Uniting Europe

Wie ist es möglich, dass im heutigen modernen und aufgeklärten Europa einer von 20 Europäern noch nie von dem schrecklichen Holocaust, der auf ihrem eigenen Boden stattfand, gehört hat? Was veranlasst einen von fünf Europäern dazu, antisemitische Empfindungen zu rechtfertigen? Wie ist es möglich, dass 10 Prozent der Europäer „negative Einstellungen“ gegenüber Juden eingestehen? Wie kann es sein, dass im Jahre 2018 40 Prozent der Europäer bestätigen, dass Juden in ihren Ländern von antisemitischer Gewalt gefährdet sind?

Diese Zahlen wurden kürzlich in einer umfassenden Studie veröffentlicht, die von CNN in ganz Europa durchgeführt wurde. Dabei warf die Umfrage zwar Licht auf den Antisemitismus in Europa, ließ jedoch eine wichtige Zahl außer Sicht: alle 8 Milliarden Weltbürger tragen einen Antisemitismus-Keim in sich.

Ob bewusst oder unbewusst, jeder Mensch auf der Welt hat eine einzigartige Haltung gegenüber Juden, die sich in verschiedenen Formen, positiven oder negativen Empfindungen, manifestieren kann: von Wertschätzung und Mitgefühl über Neid und Hass bis hin zum Vernichtungswillen.

In manchen Menschen blüht der Keim des Antisemitismus auf natürliche Weise auf. In anderen wiederum braucht er eine „unterstützende Umgebung“, um zu sprießen. Einigen Landesoberhäuptern kann die Kultivierung des Antisemitismus dabei helfen, die Kontrolle über die Öffentlichkeit zu erlangen. Es gibt unzählige Gründe und Rechtfertigungen für Antisemitismus, aber der Keim bleibt der gleiche.

Baal HaSulam schreibt: „Es ist eine Tatsache, dass Israel von allen Nationen gehasst wird, sei es aus religiösen, rassischen, kapitalistischen, kommunistischen oder kosmopolitischen Gründen, etc. Dies ist so, weil der Hass allen Gründen vorausgeht und jeder Einzelne lediglich seine Abscheu gemäß seiner eigenen Psychologie beschließt.“ (Schriften der Letzten Generation).

Der Hass auf Juden ist ein Naturgesetz. Er geht sowohl den psychologischen Erklärungen, die jeder Einzelne für sich zurecht legt, als auch den soziologischen Analysen der Forscher voraus.
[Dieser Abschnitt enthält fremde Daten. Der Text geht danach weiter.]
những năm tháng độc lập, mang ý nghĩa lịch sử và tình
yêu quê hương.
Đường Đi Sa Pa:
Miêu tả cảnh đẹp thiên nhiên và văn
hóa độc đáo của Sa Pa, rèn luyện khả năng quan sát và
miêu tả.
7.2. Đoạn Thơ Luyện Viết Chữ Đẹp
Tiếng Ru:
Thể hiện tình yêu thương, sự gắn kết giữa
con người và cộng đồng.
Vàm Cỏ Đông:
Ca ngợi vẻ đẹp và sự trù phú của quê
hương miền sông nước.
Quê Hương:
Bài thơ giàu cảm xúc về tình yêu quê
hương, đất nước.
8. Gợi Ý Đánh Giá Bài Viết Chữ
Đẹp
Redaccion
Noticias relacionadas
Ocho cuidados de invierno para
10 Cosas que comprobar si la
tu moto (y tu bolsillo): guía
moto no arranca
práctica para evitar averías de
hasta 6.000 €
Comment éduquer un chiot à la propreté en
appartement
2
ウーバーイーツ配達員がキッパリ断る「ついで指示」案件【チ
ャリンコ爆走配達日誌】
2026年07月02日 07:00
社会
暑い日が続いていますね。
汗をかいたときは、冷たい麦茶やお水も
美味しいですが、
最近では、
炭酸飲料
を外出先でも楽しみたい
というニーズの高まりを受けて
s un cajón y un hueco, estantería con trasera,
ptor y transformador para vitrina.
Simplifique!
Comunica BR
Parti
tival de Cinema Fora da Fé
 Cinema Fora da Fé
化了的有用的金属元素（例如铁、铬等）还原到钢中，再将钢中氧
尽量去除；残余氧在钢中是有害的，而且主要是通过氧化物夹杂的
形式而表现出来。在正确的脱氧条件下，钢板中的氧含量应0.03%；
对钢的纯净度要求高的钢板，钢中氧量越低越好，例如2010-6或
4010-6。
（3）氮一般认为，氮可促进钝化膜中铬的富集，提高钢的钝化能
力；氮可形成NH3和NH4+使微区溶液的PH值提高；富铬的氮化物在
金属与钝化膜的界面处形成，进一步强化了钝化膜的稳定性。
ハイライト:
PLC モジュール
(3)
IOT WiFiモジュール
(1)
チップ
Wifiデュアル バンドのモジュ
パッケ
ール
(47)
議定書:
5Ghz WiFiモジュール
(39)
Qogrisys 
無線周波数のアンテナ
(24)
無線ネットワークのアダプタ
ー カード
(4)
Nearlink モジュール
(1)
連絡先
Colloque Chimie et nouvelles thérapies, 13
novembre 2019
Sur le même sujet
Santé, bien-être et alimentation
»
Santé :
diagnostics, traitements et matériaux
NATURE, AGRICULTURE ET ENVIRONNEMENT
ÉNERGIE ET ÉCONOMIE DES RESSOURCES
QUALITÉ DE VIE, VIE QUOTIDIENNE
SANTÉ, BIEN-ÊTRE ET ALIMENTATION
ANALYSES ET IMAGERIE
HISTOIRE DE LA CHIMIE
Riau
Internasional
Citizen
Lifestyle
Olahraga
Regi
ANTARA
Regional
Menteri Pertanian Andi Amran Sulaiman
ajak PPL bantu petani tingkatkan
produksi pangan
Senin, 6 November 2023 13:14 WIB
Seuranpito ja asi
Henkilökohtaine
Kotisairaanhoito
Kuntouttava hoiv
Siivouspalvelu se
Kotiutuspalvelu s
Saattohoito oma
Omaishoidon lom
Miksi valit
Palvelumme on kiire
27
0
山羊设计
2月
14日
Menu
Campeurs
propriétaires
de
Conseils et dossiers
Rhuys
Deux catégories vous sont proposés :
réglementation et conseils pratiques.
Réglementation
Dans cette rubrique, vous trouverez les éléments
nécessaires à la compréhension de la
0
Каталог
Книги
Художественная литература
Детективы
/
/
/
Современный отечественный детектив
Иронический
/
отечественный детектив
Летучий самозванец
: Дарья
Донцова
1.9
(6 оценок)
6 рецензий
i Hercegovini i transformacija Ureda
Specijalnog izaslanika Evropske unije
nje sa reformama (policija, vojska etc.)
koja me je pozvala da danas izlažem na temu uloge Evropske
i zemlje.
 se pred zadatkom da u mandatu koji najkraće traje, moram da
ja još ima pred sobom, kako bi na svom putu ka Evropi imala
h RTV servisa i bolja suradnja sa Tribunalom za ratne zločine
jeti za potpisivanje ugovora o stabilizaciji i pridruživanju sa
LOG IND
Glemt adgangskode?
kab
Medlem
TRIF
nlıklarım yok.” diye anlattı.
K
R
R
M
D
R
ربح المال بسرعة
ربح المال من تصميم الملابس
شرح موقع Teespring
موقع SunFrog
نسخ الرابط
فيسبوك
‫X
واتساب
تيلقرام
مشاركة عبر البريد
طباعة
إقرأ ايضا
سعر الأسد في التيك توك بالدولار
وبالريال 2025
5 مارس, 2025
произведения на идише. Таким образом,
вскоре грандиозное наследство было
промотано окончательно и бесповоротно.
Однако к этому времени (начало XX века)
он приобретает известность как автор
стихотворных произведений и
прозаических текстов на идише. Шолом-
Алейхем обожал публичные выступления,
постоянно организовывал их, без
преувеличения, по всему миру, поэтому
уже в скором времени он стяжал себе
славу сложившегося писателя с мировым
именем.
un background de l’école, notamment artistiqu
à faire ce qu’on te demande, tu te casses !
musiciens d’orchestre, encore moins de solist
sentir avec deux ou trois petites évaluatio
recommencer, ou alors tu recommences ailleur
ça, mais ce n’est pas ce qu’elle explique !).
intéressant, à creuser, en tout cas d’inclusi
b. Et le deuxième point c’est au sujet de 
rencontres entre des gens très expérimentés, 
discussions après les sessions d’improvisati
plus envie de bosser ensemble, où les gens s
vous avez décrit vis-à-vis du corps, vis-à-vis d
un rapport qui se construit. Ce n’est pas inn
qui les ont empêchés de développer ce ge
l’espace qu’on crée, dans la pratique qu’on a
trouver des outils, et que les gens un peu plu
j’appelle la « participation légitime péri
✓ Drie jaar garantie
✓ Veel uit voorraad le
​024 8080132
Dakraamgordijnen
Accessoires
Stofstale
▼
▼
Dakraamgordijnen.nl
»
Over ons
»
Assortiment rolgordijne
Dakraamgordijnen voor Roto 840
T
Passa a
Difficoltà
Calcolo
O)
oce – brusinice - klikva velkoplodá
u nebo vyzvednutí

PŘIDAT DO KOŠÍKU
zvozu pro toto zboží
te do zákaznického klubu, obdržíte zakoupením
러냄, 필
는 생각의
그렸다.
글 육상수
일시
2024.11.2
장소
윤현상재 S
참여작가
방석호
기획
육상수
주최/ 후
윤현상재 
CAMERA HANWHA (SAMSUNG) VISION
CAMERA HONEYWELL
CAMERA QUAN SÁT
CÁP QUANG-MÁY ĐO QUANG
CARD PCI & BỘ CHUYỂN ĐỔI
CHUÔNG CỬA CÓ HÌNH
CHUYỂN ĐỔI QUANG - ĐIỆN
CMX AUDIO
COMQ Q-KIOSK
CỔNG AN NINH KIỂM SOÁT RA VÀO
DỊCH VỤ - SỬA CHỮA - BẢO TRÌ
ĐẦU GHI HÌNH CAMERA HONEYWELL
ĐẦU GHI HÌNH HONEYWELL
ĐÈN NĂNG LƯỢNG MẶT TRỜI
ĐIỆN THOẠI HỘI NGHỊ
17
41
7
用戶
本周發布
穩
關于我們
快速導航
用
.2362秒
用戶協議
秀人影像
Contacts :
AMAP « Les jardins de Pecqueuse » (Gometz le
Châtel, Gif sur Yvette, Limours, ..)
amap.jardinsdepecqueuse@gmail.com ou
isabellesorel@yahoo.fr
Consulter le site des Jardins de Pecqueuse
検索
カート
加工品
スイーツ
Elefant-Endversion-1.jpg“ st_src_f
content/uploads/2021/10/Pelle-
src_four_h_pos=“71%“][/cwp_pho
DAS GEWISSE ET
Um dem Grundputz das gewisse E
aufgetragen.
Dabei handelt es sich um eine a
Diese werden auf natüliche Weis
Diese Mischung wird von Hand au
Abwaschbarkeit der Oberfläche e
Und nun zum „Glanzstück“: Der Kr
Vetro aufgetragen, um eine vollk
Nach der Weisheit der Kabbala existiert die gesamte Menschheit in einem Netzwerk wechselseitiger Verbindungen, in einem System, dessen Teile vollständig voneinander abhängig sind. Damit dieses Netzwerk sein Gleichgewicht und seine Stabilität beibehält, müssen Juden aller aus allen Gesellschaftsschichten über ihren Unterschieden hinweg spirituell miteinander verbunden sind. Sie müssen als „Kanal“ dienen, durch den ein positiver und vereinender Einfluss in die Welt fließen und sich im Netzwerk ausbreiten kann.

In Worten von Baal HaSulam heißt es: „Das israelische Volk wurde als eine Art Übergang konstruiert, durch welchen die Funken der Reinheit auf die gesamte Menschheit und die ganze Welt scheinen sollen (…) Und diese Funken vermehren sich jeden Tag (…) bis sie sich entwickeln und dahin gelangen, dass sie das Angenehme und die Ruhe begreifen können, die im Kern der Nächstenliebe zu finden sind.“ (Die Bürgschaft)

Wenn die Menschen der Welt keinen vereinenden Einfluss verspüren, werden sie vom Einfluss des menschlichen Egoismus beherrscht, der Hass und Spaltung hervorruft. Diese negativen Empfindungen werden instinktiv auf die Juden gerichtet.

Daher können die vielen verschiedenen Ansätze zur Bekämpfung des Antisemitismus – ob durch Bildung, Diplomatie, Fürsprache, Aufklärung und Dialog – die Symptome nur angehen, ohne das Problem an der Wurzel zu packen. So wird auch die geplante Investition der ungarischen Regierung in Höhe von 1,5 Millionen Euro pro Jahr zur Bekämpfung des Antisemitismus in ganz Europa auf lange Sicht keine dauerhaften Ergebnisse bringen.